A key difference between medical care and the other technological revolutions is the role of government. If we relied on government to be the sole provider of food, housing and all the other essentials, we would have a living standard closer to that of the 12th century.

Investigation of ways to provide health services is well worth the effort. However, misleading the Bahamian people to trust that government can guarantee universal care and “stable financing” is morally wrong.

An Alternative.

There are alternatives to government-managed systems. The investigations should first acknowledge that individuals have a personal responsibility in their own health. Healthcare (or any other care) is not a “right” belonging to anyone if it forces others…doctors for instance…to fulfill that “right”. To fall into the trap of government provided services leads to the untenable situation where nobody is responsible for what they do but all become responsible for what somebody else does.

An option that involves personal responsibility for one’s own health is Medical Savings Accounts. According to the National Center for Policy Analysis, they are flourishing in South Africa where they cover 4.6 million residents, more than any other type of private insurance, and their popularity keeps growing.

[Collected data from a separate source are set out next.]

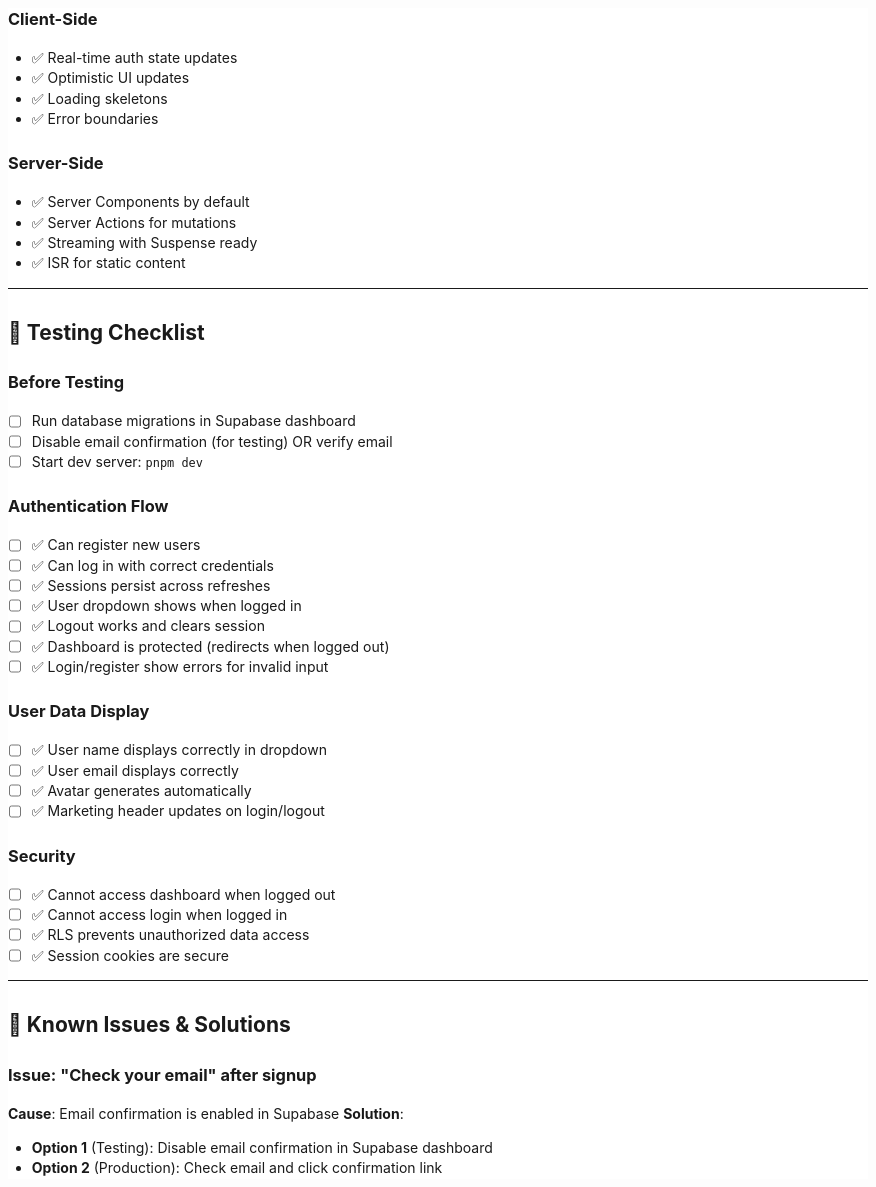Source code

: ### **Client-Side**
- ✅ Real-time auth state updates
- ✅ Optimistic UI updates
- ✅ Loading skeletons
- ✅ Error boundaries

### **Server-Side**
- ✅ Server Components by default
- ✅ Server Actions for mutations
- ✅ Streaming with Suspense ready
- ✅ ISR for static content

---

## 📝 Testing Checklist

### **Before Testing**
- [ ] Run database migrations in Supabase dashboard
- [ ] Disable email confirmation (for testing) OR verify email
- [ ] Start dev server: `pnpm dev`

### **Authentication Flow**
- [ ] ✅ Can register new users
- [ ] ✅ Can log in with correct credentials
- [ ] ✅ Sessions persist across refreshes
- [ ] ✅ User dropdown shows when logged in
- [ ] ✅ Logout works and clears session
- [ ] ✅ Dashboard is protected (redirects when logged out)
- [ ] ✅ Login/register show errors for invalid input

### **User Data Display**
- [ ] ✅ User name displays correctly in dropdown
- [ ] ✅ User email displays correctly
- [ ] ✅ Avatar generates automatically
- [ ] ✅ Marketing header updates on login/logout

### **Security**
- [ ] ✅ Cannot access dashboard when logged out
- [ ] ✅ Cannot access login when logged in
- [ ] ✅ RLS prevents unauthorized data access
- [ ] ✅ Session cookies are secure

---

## 🐛 Known Issues & Solutions

### **Issue: "Check your email" after signup**
**Cause**: Email confirmation is enabled in Supabase
**Solution**:
- **Option 1** (Testing): Disable email confirmation in Supabase dashboard
- **Option 2** (Production): Check email and click confirmation link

The NCPA reports, “For much of the past decade, South Africa enjoyed what was perhaps the freest market for health insurance anywhere in the world. After it deregulated its insurance industry in 1994, virtually every type of health plan sold in the U.S. was made available there; and after a favorable ruling from tax authorities, employer’s contributions to Medical Savings Accounts received the same tax breaks as payment of third-party premiums. Thus, in South Africa, MSAs have competed against other forms of health coverage on a level playing field, and in just six years have captured more than half the market for private insurance.”

Conclusion.

Experience in Canada suggests that the Health Commission in its September 2nd statement is naive in its Utopian belief…its "impossible dream"…that the country can afford a system where everyone is entitled to services regardless of cost. Such naivety can only be dispelled with a full disclosure of the Commission’s analysis and thinking and with full consideration of costs and the effect on the medical profession. None of these has happened.